A few decades ago, Malthusian lifeboat fanatics assured us that we should all have fewer babies, lest the planet become overpopulated. Trendy psychologists in the ’70s and ’80s opined that it was fine, and possibly even virtuous, for adults to prioritize their own romantic interests over conventional marriage-family norms. “Sounds reasonable to me,” said millions of American adults. Experience suggests that people will often swallow some ludicrously flimsy reasoning, if the moral of the story is, “Relax, and schedule some more ‘me time.’”

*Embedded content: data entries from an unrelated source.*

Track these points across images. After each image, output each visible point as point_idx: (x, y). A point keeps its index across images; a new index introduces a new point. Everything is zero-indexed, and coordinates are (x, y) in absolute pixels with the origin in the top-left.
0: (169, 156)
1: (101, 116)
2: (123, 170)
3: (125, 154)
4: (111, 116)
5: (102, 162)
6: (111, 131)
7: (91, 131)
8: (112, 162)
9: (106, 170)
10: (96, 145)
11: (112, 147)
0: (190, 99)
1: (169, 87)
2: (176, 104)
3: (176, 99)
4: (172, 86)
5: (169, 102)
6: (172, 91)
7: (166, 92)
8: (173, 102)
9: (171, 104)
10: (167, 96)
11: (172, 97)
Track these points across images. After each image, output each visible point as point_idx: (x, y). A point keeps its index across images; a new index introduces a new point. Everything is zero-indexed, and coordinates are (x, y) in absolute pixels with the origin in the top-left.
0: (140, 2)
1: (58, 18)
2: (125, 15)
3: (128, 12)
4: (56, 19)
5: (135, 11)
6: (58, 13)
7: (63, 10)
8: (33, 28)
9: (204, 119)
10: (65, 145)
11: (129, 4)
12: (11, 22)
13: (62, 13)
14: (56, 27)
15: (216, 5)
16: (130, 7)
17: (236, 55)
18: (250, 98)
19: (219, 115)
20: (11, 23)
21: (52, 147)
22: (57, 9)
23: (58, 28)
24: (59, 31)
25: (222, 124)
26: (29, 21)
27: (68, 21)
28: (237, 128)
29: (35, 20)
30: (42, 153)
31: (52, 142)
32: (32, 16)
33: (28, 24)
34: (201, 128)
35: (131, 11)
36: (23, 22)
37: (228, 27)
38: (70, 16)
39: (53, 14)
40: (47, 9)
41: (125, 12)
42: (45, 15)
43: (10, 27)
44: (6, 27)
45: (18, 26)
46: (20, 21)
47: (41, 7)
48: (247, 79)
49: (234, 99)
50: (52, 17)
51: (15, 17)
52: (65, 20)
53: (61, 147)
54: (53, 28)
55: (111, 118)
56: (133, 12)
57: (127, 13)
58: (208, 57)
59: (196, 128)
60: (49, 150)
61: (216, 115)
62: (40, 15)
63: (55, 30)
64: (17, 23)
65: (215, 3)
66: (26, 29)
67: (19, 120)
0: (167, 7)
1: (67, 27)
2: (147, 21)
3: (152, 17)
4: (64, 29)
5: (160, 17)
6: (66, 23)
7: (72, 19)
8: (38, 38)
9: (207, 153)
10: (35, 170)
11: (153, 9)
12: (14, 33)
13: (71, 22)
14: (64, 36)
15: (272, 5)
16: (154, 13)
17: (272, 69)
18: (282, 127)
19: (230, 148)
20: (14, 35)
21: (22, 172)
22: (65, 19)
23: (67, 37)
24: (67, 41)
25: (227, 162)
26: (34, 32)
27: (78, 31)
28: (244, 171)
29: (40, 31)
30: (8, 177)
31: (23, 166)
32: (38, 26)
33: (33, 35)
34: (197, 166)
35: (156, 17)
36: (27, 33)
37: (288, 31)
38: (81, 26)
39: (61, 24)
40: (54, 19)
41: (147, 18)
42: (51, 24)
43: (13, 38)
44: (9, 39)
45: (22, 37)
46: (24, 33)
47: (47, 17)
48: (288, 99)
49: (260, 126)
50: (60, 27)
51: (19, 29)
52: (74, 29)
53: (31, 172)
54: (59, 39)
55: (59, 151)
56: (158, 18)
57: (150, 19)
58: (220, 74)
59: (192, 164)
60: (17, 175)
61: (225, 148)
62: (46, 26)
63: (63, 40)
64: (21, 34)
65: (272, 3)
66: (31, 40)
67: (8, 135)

What if Reeves actually succeeded in throwing high-intensive parenting into ill repute? If the upper-middle class were to give up on involved parenting, Reeves might well get the downward (relative) mobility that he hopes to see from the upper-middle class, at the price of downward absolute mobility for the whole population. Would that be worth it? Reeves might think so, but I suspect most of his compatriots would disagree.
Reeves certainly cuts a righteous figure, as a naturalized citizen with a zealous attachment to the American Dream. Are we obliged, though, to provide a comfortable haven for every egalitarian ideologue who rebels against received pronunciation? (Immigration hawks, I’ll wait for your ruling on that.) As a nation of 350 million, Americans may need to consider that the happiest, freest, and most prosperous future available to us might not be the most egalitarian. Is that heresy? If so, then God save the Queen.
Dreams should not be hoarded. They inevitably will be, though, if we socialize everyone to chase after the same things. If elites want to help more Americans thrive, they may need to look beyond the ladder.